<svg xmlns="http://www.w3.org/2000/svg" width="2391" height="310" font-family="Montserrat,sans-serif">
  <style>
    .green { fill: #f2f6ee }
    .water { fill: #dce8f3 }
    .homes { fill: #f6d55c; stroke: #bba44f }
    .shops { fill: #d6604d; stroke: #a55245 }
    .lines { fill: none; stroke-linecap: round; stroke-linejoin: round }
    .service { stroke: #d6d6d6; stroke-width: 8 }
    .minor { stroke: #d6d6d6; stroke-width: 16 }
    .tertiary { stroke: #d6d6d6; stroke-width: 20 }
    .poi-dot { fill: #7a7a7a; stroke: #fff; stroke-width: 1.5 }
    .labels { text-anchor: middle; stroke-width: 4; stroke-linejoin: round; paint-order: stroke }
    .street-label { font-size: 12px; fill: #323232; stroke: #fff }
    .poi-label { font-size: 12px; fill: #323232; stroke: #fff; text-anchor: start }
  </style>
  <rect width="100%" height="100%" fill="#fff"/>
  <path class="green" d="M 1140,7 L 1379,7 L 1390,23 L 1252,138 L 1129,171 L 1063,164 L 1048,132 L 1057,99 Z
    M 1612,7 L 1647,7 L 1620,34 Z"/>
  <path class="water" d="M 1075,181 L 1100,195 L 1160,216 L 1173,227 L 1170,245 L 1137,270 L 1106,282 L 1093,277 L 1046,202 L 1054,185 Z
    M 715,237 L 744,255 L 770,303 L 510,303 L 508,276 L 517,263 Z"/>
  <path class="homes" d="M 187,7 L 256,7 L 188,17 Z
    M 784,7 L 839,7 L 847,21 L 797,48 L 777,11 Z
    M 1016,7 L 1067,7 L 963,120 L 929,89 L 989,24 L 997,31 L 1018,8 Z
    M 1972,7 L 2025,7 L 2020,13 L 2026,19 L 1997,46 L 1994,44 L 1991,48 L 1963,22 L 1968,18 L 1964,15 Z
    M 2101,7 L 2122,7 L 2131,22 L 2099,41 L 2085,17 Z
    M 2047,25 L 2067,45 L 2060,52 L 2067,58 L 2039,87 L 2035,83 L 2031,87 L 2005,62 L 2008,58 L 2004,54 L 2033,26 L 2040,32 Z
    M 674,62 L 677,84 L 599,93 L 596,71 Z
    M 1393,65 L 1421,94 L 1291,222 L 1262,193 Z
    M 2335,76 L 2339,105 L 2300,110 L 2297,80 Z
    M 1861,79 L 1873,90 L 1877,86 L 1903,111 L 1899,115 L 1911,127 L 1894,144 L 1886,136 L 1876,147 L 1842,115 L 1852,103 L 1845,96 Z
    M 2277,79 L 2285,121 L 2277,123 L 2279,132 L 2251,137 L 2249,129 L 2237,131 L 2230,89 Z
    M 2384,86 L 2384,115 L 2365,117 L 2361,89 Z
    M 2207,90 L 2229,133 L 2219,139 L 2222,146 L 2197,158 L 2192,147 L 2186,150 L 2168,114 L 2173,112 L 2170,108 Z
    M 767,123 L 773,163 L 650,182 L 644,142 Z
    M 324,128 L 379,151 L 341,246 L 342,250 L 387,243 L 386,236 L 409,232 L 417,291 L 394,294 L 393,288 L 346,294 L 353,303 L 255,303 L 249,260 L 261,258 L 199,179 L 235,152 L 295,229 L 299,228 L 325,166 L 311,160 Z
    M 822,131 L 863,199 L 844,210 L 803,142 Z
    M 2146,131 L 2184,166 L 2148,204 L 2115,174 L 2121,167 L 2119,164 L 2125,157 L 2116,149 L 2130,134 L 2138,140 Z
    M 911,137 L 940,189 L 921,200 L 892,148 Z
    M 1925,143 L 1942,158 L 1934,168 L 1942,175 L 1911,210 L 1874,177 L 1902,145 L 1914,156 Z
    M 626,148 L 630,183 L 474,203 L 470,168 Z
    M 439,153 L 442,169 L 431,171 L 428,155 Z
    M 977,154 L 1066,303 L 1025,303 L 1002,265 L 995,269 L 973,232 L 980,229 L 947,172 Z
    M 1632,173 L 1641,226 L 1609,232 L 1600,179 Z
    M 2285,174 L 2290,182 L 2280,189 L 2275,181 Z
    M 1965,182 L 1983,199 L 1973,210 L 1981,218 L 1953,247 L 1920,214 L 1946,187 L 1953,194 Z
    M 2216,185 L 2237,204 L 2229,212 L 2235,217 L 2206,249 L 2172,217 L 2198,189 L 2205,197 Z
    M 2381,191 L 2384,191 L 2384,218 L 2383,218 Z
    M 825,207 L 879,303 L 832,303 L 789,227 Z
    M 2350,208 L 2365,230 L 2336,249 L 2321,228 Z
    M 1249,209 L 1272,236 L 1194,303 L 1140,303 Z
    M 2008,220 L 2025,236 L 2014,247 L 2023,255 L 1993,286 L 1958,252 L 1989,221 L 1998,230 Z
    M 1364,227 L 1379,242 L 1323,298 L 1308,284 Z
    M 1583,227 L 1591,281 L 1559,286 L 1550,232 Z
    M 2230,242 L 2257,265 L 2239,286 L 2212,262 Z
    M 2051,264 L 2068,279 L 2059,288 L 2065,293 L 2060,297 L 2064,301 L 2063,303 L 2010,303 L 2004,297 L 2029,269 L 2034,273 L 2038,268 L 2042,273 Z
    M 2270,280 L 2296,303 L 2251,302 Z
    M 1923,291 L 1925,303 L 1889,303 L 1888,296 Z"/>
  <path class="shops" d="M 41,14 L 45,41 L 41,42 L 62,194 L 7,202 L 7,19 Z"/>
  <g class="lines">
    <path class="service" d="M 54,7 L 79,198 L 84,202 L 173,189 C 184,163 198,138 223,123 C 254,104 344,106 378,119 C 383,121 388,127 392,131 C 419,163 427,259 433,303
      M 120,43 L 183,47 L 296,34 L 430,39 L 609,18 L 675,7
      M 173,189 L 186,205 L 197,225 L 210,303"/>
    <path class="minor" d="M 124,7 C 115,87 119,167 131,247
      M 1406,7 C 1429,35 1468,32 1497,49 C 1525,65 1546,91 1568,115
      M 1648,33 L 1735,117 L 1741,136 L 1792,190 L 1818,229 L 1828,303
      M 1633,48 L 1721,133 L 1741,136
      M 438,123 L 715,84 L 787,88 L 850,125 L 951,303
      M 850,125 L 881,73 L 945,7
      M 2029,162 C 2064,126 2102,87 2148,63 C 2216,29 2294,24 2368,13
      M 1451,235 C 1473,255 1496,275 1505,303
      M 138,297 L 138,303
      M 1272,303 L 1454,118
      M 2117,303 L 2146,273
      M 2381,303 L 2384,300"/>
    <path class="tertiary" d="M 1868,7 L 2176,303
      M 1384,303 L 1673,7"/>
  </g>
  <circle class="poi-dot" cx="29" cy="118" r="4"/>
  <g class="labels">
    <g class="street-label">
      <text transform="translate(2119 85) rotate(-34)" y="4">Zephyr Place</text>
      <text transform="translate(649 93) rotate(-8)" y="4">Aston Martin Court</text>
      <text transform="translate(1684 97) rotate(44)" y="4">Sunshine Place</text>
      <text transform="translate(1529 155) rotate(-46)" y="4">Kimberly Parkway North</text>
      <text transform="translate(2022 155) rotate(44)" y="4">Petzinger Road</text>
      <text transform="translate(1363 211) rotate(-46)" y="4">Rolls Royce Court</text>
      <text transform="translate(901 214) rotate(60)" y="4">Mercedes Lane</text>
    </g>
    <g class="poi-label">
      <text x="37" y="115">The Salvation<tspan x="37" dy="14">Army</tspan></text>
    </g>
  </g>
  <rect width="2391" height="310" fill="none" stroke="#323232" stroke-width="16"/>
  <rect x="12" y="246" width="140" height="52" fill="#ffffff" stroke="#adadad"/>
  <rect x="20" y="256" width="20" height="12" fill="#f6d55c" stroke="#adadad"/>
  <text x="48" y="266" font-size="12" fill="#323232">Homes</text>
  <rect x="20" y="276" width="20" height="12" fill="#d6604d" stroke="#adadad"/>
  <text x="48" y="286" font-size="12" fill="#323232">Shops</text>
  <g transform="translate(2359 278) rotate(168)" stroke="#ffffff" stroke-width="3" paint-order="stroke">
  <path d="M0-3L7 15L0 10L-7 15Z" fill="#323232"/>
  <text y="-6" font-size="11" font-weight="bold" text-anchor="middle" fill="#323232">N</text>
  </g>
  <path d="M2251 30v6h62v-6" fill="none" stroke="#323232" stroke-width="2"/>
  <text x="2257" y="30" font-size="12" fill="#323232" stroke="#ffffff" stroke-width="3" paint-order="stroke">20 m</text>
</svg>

************

■ Exercise objective
Return, from the data, each line that has the word "paint" in it.

■ Answer below
    .labels { text-anchor: middle; stroke-width: 4; stroke-linejoin: round; paint-order: stroke }
  <g transform="translate(2359 278) rotate(168)" stroke="#ffffff" stroke-width="3" paint-order="stroke">
  <text x="2257" y="30" font-size="12" fill="#323232" stroke="#ffffff" stroke-width="3" paint-order="stroke">20 m</text>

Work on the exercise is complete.